Índia recalibra postura diante de Pequim
As tarifas impostas pelos EUA estimularam a Índia a flexibilizar restrições de visto, retomar voos diretos e expandir conversas comerciais com a China. Os dois países discutem soluções para disputas na fronteira de 3.500 quilômetros e negociam maior fornecimento de minerais de terras raras, controlados em mais de 85% por Pequim.
Apesar dos avanços, especialistas mantêm ceticismo. Shilan Shah, da Capital Economics, lembrou que os laços estreitos da China com o Paquistão e projetos como a construção de uma barragem no Tibete levantam desconfiança em Nova Délhi. Além disso, a dependência indiana da tecnologia e do mercado americano — que absorveu US$ 77,5 bilhões em exportações do país em 2024 — limita o alcance da cooperação.
Brasil e África do Sul reforçam compromissos
O Brasil também busca estreitar laços com a China, que já responde por 26% de suas exportações, o dobro do volume destinado aos EUA. Durante conversa telefônica recente, Xi Jinping e Lula trataram de novos acordos bilaterais.
A Rússia, por sua vez, fortalece seu alinhamento estratégico com Pequim: mais de 90% do comércio bilateral entre os dois países ocorre em yuan e rublos. Já a África do Sul reafirma sua permanência no bloco. Para Sanusha Naidu, pesquisadora do Instituto para o Diálogo Global, o governo sul-africano não pretende recuar em compromissos relacionados a comércio, tecnologia e governança global.
Divergências internas podem limitar ambições
Com a recente expansão de cinco para dez membros, o Brics enfrenta desafios para conciliar interesses nacionais distintos. Srivastava, fundador da Iniciativa de Pesquisa Comercial Global, avalia que o grupo não busca “unidade perfeita, mas cooperação pragmática em comércio, finanças e cadeias de abastecimento”.
Estudo do Boston Consulting Group mostra que o comércio intra-Brics cresce mais rápido que o comércio com o G7, mas ainda enfrenta mais barreiras internas que o observado no Ocidente.
Mihaela Papa, do MIT, projeta crescimento da relevância do comércio dentro do bloco, com campanhas “Compre Brics” e iniciativas como a bolsa de grãos e mecanismos de liquidação em moeda local. Já a proposta de uma moeda única segue indefinida, enquanto alternativas paralelas em yuan, rupia e rublo devem ganhar espaço.

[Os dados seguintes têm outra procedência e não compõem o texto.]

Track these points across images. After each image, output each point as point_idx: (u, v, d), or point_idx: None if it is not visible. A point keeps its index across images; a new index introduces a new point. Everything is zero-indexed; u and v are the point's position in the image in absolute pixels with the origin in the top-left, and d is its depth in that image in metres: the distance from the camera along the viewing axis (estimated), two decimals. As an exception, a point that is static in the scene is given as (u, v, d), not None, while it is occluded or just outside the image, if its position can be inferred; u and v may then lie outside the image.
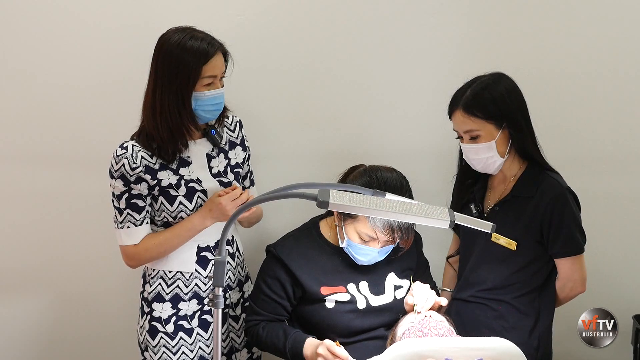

Análise: efeito contrário ao pretendido por Washington
Embora o dólar siga dominante, especialistas indicam que a pressão tarifária de Trump acelera o fortalecimento de sistemas paralelos de comércio e finanças. O movimento não deve destronar a moeda americana, mas pode reduzir gradualmente seu monopólio.
Na tentativa de enfraquecer o Brics, a estratégia de Trump pode estar, inadvertidamente, contribuindo para torná-lo mais coeso e influente no cenário internacional.